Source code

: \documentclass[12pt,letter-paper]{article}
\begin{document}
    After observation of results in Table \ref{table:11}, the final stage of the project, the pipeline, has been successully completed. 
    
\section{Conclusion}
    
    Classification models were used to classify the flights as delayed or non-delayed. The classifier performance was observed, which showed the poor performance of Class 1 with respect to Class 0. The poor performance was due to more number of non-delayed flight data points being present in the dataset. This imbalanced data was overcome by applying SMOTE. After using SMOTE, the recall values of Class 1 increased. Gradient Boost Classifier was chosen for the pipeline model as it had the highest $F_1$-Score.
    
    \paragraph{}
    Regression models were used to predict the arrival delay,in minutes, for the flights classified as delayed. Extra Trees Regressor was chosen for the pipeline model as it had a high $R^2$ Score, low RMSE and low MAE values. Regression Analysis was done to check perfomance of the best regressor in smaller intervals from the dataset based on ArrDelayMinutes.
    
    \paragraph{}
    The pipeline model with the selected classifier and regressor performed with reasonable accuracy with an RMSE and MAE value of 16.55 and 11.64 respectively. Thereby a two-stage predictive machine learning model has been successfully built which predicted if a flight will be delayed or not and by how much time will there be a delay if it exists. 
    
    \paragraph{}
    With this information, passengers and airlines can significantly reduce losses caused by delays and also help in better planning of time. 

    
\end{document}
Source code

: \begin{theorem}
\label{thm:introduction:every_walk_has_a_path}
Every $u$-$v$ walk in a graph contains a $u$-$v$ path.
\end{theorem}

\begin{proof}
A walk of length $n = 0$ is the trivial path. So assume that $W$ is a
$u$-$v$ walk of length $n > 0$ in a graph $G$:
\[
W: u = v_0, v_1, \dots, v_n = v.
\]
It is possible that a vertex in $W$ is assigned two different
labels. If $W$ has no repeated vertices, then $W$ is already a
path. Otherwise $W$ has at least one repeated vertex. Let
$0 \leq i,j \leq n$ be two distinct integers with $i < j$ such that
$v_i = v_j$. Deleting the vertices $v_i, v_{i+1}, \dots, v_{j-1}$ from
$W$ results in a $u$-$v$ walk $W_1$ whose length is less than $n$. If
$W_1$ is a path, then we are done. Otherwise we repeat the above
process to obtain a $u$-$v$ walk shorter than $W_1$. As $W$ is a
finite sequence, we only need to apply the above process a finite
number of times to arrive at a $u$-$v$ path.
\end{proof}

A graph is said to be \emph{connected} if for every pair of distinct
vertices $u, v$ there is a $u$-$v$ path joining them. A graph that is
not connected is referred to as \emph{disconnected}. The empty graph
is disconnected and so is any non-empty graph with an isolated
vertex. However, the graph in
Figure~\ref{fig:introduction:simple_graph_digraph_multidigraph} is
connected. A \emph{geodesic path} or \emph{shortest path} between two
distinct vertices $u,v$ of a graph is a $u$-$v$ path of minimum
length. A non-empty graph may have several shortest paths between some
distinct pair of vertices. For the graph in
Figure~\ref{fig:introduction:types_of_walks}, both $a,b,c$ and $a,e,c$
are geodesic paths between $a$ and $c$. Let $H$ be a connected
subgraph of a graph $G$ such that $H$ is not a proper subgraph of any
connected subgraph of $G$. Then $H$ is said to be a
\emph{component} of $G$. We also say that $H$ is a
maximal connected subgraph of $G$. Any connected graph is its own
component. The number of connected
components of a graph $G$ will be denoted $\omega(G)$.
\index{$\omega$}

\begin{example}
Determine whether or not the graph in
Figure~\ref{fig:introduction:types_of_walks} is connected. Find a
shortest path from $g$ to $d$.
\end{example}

> EXERCISE OBJECTIVE: Exactly the lines from the one holding "connected. Find a" to the final line of the listing, both included, must make up the answer.

> RESULT BELOW:
Figure~\ref{fig:introduction:types_of_walks} is connected. Find a
shortest path from $g$ to $d$.
\end{example}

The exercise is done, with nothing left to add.